Storniert ein Urlauber seine bereits gebuchte Reise und liegt eine Reisewarnung des Auswärtigen Amtes vor, ist die Rechtslage relativ klar. Es besteht in diesem Fall zwar kein Rechtsanspruch auf kostenfreie Stornierung.
Aber die bisherige Rechtsprechung nimmt hierzu an, dass die Reise wegen eines außergewöhnlichen Umstandes zumindest erheblich beeinträchtigt ist. Dies hat zur Folge, dass der Kunde seine Reise vor Reiseantritt kostenfrei stornieren darf. Bereits gezahlte Reisekosten sind in voller Höhe an den Kunden zurückzuerstatten.
Wie verhält es sich jedoch, wenn zum Zeitpunkt des Reiserücktritts eine Reisewarnung (noch) nicht vorliegt? Das AG Frankfurt a.M. hatte in einem aktuellen Fall hierüber zu entscheiden.
Der Kläger buchte im Jahr 2019 bei der Beklagten eine Reise auf die italienische Insel Ischia. Die Reise sollte im April 2020 stattfinden. Geplant waren Hin- und Rückflug nach Neapel und ein einwöchiger Aufenthalt im Hotel.
Nach den Reisebedingungen der Veranstalterin sollte im Falle der Stornierung der Reisepreis erstattet werden, allerdings unter Abzug einer Entschädigung für den Reiseveranstalter. Eine Entschädigung soll nur dann nicht anfallen, wenn am Reiseort z.B. außergewöhnliche Umstände auftreten, die die Reise zumindest erheblich beeinträchtigen.
Am 07.03.2020 stornierte der Kläger die von ihm gebuchte Reise unter dem Hinweis auf die außergewöhnlichen Umstände in Italien.
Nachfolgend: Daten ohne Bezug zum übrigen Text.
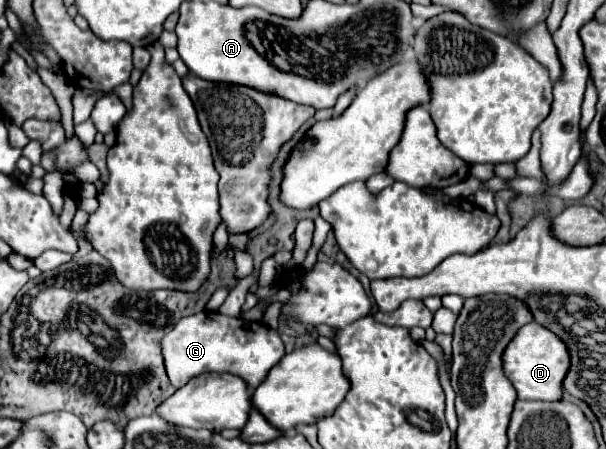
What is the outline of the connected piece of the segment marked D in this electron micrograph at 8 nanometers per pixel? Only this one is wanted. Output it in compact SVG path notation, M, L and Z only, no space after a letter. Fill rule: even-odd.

Der Kläger bat darüber hinaus darum, auf Stornierungsgebühren zu verzichten.
Zu diesem Zeitpunkt war Italien bereits heftig von der Coronapandemie betroffen. Am 04.04.2020 wurden in ganz Italien die Schulen und Universitäten geschlossen. In Norditalien war das Gesundheitssystem bereits vielerorts komplett überlastet. Am 06.03.2020 wurden Leitlinien zur Frage des Zugangs und der Beendigung intensivmedizinischer Behandlungen herausgegeben. Am 08.03.2020 wurden im Norden Italiens diverse Regionen und am 09.03.2020 ganz Italien zur Sperrzone erklärt.
Nach Auffassung des Klägers lagen zum Zeitpunkt seines Rücktritts außergewöhnliche Umstände vor, die aus seiner Sicht zur vollen Erstattung des Reisepreises führen. Er verlangte von der Reiseveranstalterin den von ihm gezahlten Reisepreis zurück.
Die Beklagte behauptete, der Kläger habe nur die Anzahlung geleistet. Da der Kläger nicht dargelegt und bewiesen hat, dass er den vollen Reisepreis gezahlt hat, ging es in der Entscheidung nur um die unstrittige Anzahlung.
Das AG Frankfurt a.M. entschied: Die bereits gezahlten Reisekosten müssen ohne Abzug etwaiger Stornierungskosten zurückgezahlt werden!
Nach Auffassung des AG Frankfurt a.M. kommt es bei der Klärung der Frage, ob außergewöhnliche Umstände vorliegen, auf den Zeitpunkt des Rücktritts an. An die Darlegungslast des Kunden sind keine allzu strengen Anforderungen zu stellen.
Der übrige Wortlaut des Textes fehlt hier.